Bu dilekçeyi imzalayanlar arasında salt ulusal düzeyde değil uluslararası düzeyde sanatçılar, yazarlar, gazeteciler, bilimciler, hukukçular, eski bakanlar vardır. Bunlar aydın değillerse, Türkiye’de Aydın ilinden başka aydın kalmaz.”

Dilekçede neler yer alıyordu?

Birçok aydının bir yandan imzalarıyla destek vermeye devam ettiği öte yandan yargılama sürecinde bazı imzaların geri çekildiği, 12 Eylül karanlığına karşı hatırı sayılır önemi bulunan, “Aydınlar Dilekçesi” içerisinde hangi ifadeler yer aldı?

'Akılcı yöntemlerle aydınlık geleceğe inanıyoruz'
“Türkiye’de Demokratik Düzene İlişkin Gözlem ve İstemler” başlığıyla 6 sayfa olarak hazırlanan dilekçe, Türkiye’de yaşanan ağır bunalım sürecine değinilerek, “Biz Türk aydınları, eksiklerimizin ve sorumluluğumuzun öneminin ve önceliğinin bilincindeyiz. Bu bilinç, bize toplumumuzun sağlıklı ve güvenli bir düzene geçişiyle ilgili görüşlerimizi açıklama görev ve hakkını vermektedir. Bizler toplumumuzun akılcı yöntemler kullanarak aydınlık bir geleceğe ulaşacağına coşkuyla inanıyoruz” ifadeleriyle de şu şekilde sunuldu:

'Düşünce üretmek bunalım değil toplumsal canlılığın gereği'

“Halkımız, çağdaş toplumlarda geçerli insan haklarının tümüne layıktır ve bunlara eksiksiz olarak sahip olmalıdır. Ülkemizin, insan haklarının güvenceleri yurt dışında tartışılır bir ülke durumuna düşürülmüş olmasını onur kırıcı buluyoruz. Yaşam hakkı ve insanca yaşama, örgütlü ve toplumsal varolmanın çağımızda hiçbir gerekçe ile ortadan kaldırılamayacak baş amacıdır doğal ve kutsal bir haktır. Bu hakkın anlam kazanması, düşünceyi özgürce açıklamaya, geliştirmeye ve etrafında örgütlenmeye bağlıdır. Bireylerimizin yeni ve değişik düşünce üretmelerini, gösterilmeye çalışıldığı gibi, bunalımların nedeni değil, toplumsal canlılığın gereği sayıyoruz.”
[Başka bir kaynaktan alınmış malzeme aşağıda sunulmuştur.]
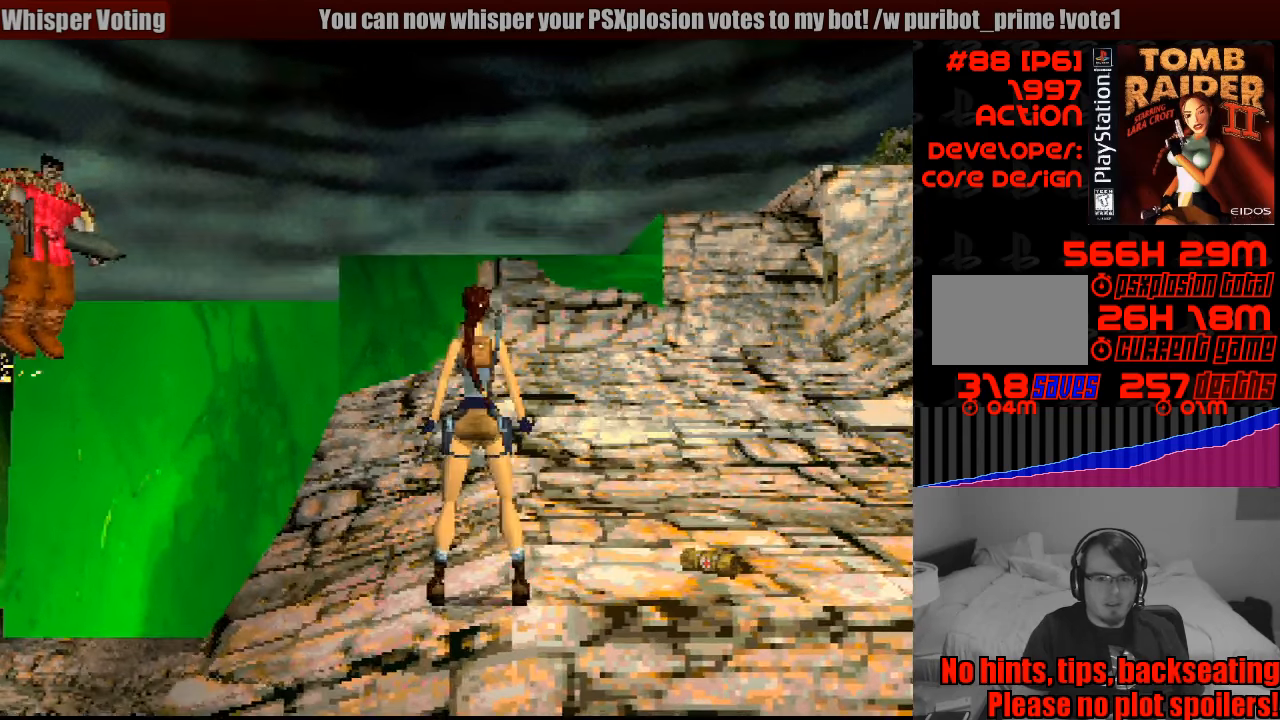
{"buttons": [], "events": []}
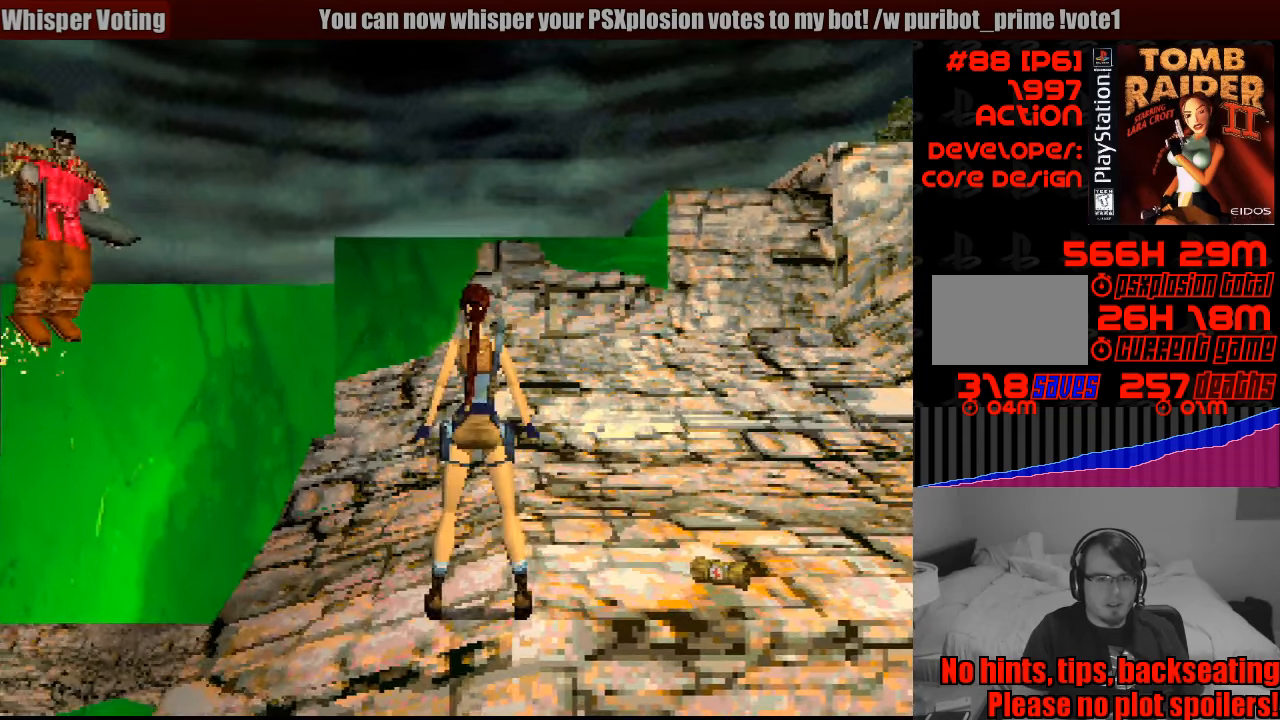
{"buttons": [], "events": []}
'İşkence insanlığa karşı işlenen suçtur'
“İnsanların son sığınağı olan adalet, insanca yaşamın da başlıca dayanağıdır” denilen dilekçede, yargı kararı olmaksızın yurttaşların haklarının kısılması, siyasal hakların ellerden alınmasının toplumsal yıkımlara yol açacağı belirtildi. İşkencenin ise insanlığa karşı işlenen suç olduğu vurgulanan metinde şu ifadeler yer aldı:

'İşkencenin kaldırılması için önlemler alınmalıdır'

“Varlığı yasal kararlarla da kanıtlanan işkence insanlığa karşı suçtur. İşkencenin yargısız, peşin ve ilkel bir cezalandırma alışkanlığına dönüştürülmüş olmasından endişe ediyoruz. Ayrıca, özgürlüğü sınırlama amacını aşan cezaevi koşullarını da eziyet ve işkence sayıyoruz. İşkencenin büsbütün ortadan kaldırılması için gerekli önlemler alınmalıdır.”

Kapsamlı af talebi
Ölüm cezalarının kaldırılması gereğine inandıklarını ve görülmekte olan davaların bir an önce sonuçlandırılması gerektiği görüşü paylaşılan dilekçede, “Suçları oluşturan, toplumsal ve siyasal koşullardır. Türkiye'nin içinde yaşadığı çalkantılı dönemin topluma yüklediği sorumluluk unutulmamalıdır. Bu nedenlerden ötürü ve sosyal barışa katkıda bulunmak için kapsamlı bir affı kaçınılmaz görüyoruz” talebi de yer aldı.

'Örgütlenme hakkı güvenceye kavuşturulmalı'
Siyasi partiler, sendikalar, mesleki kuruluşlar ve derneklerle birlikte birey ve grupların demokratik özgürlüklerini korumak, örgütlenme ve katılım haklarını güvencelere kavuşturmak gerektiği belirtilen dilekçede, çok yönlü kamuoyunun oluşması ve TRT’nin özerkliğinin sağlanması gerektiği de ifade edildi.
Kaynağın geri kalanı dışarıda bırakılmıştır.